Wilf Threlfall

Personal information
- Full name: Wilfred Threlfall
- Date of birth: 18 October 1906
- Place of birth: Morecambe, Lancashire, England
- Date of death: 13 February 1988 (aged 81)
- Place of death: Morecambe, Lancashire, England
- Height: 5 ft 9 in (1.75 m)
- Position(s): Outside left

Senior career*
- Years: Team / Apps / (Gls)
- Morecambe
- 1926–1927: Sunderland / 0 / (0)
- 1927–1928: Birmingham / 5 / (0)
- 1928–1929: Bournemouth & Boscombe Athletic / 3 / (0)
- 1929–19??: Morecambe
- Lancaster Town

= Wilf Threlfall =

English footballer

Wilfred Threlfall (15 October 1906 – 13 February 1988) was an English professional footballer who played in the Football League for Birmingham and Bournemouth & Boscombe Athletic.

Threlfall was born in Morecambe, Lancashire, the son of fishmonger Richard Threlfall and Alice Johnson Threlfall. The Threfall family originated from Lancashire and took their surname from a former manor known as Trelefelt or Threlfield. Wilf Threlfall had an uncle of the same name from Morecambe who joined the Rochdale Hornets F.C. as a full back in 1906.

He played for Morecambe F.C. before joining Sunderland, but moved on to fellow First Division club Birmingham in July 1927 without having played for Sunderland's first team, even though he had been highly impressive in training. The Derby Daily Telegraph reported in 1926:

It will be rather surprising if Sunderland overlook the claims of Billy Ellis and George Death for their outside left position, but the prospects are that a newcomer in Wilfred Threlfall will have done duty this afternoon. Wilf is a youngster who did extremely well with the Morecambe club last season, and was signed up by the Roker Park club as a soon as the old campaign ended. His form in trial matches has been startling.

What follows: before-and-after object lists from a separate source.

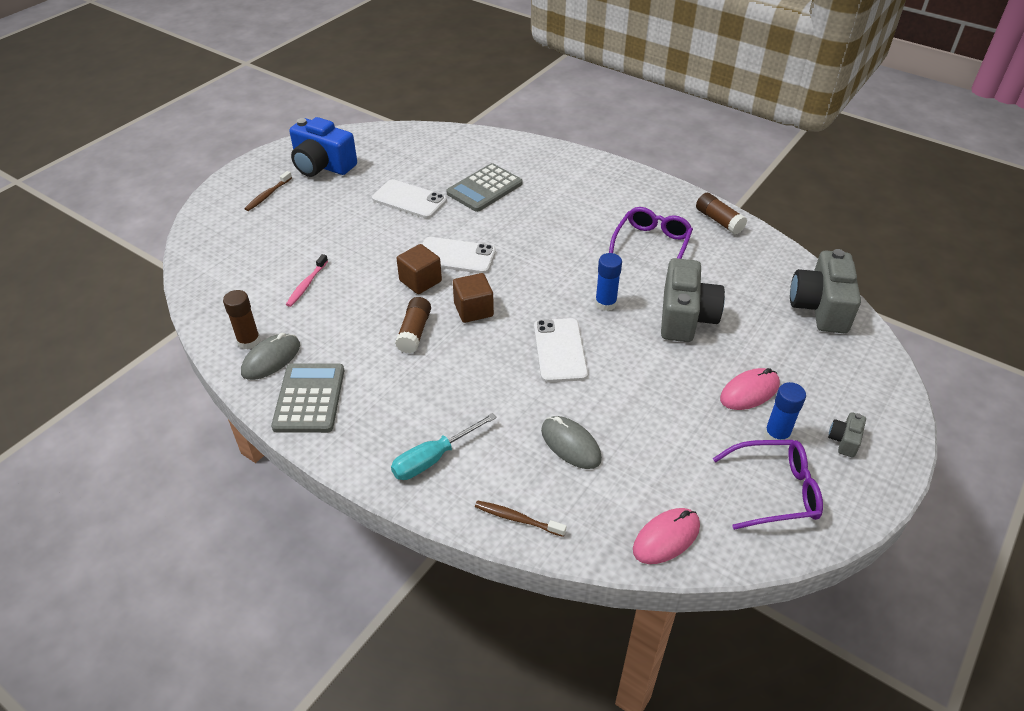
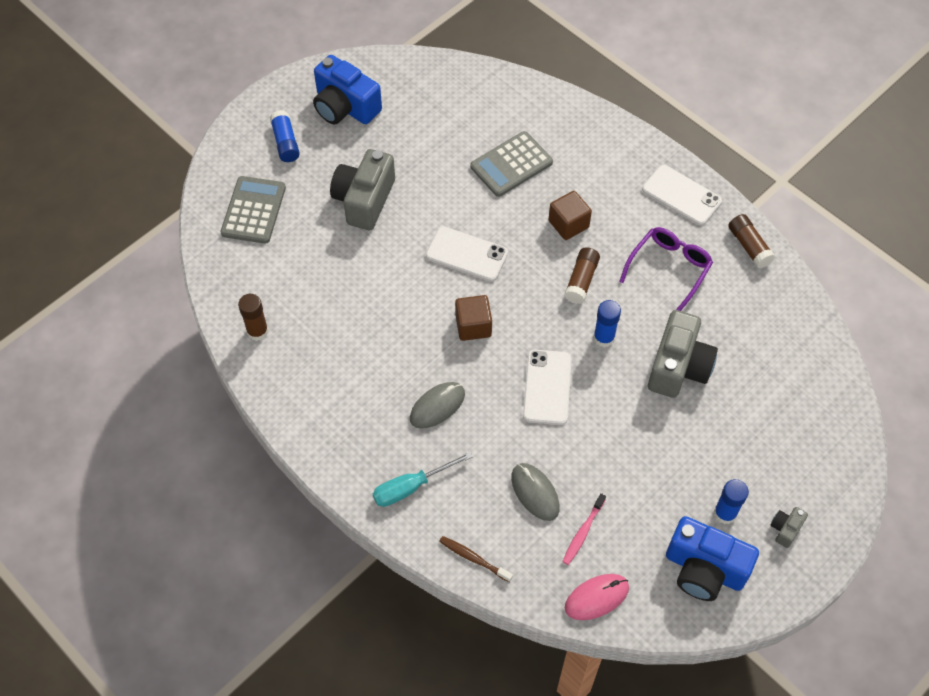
camera: 10 degrees right, 15 degrees up
grey mouse [241,333,300,380] -> grey mouse moved to [410,382,465,429]
brown toothbrush [244,171,292,211] -> blue glue stick [270,110,300,162]
grey calculator [271,363,344,433] -> grey calculator moved to [220,176,286,244]
pink toothbrush [286,254,328,307] -> pink toothbrush moved to [562,493,606,565]
white phone [372,179,447,219] -> white phone moved to [642,165,722,226]
brown glue stick [395,297,431,353] -> brown glue stick moved to [564,247,600,304]
brown cube [397,244,442,294] -> brown cube moved to [548,191,592,240]
purple glasses [713,440,823,530] -> blue camera [666,516,759,601]
pink mouse [720,368,780,410] -> none
grey camera [790,249,861,333] -> grey camera moved to [330,149,395,230]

Threlfall made his debut in a 1–0 defeat at Tottenham Hotspur on the opening day of the 1927–28 season, and he and Arthur Johnson shared the outside left position for the next couple of months. In November 1927, Birmingham signed Billy Ellis, the same winger who had kept Threlfall out of the Sunderland team, and both Threlfall and Johnson moved on at the end of the season without playing again. After only three appearances for Bournemouth & Boscombe Athletic in the Third Division South, Threlfall returned home to non-league football with Morecambe and later with Lancaster Town.

He married Margaret H. Cooper in January 1931.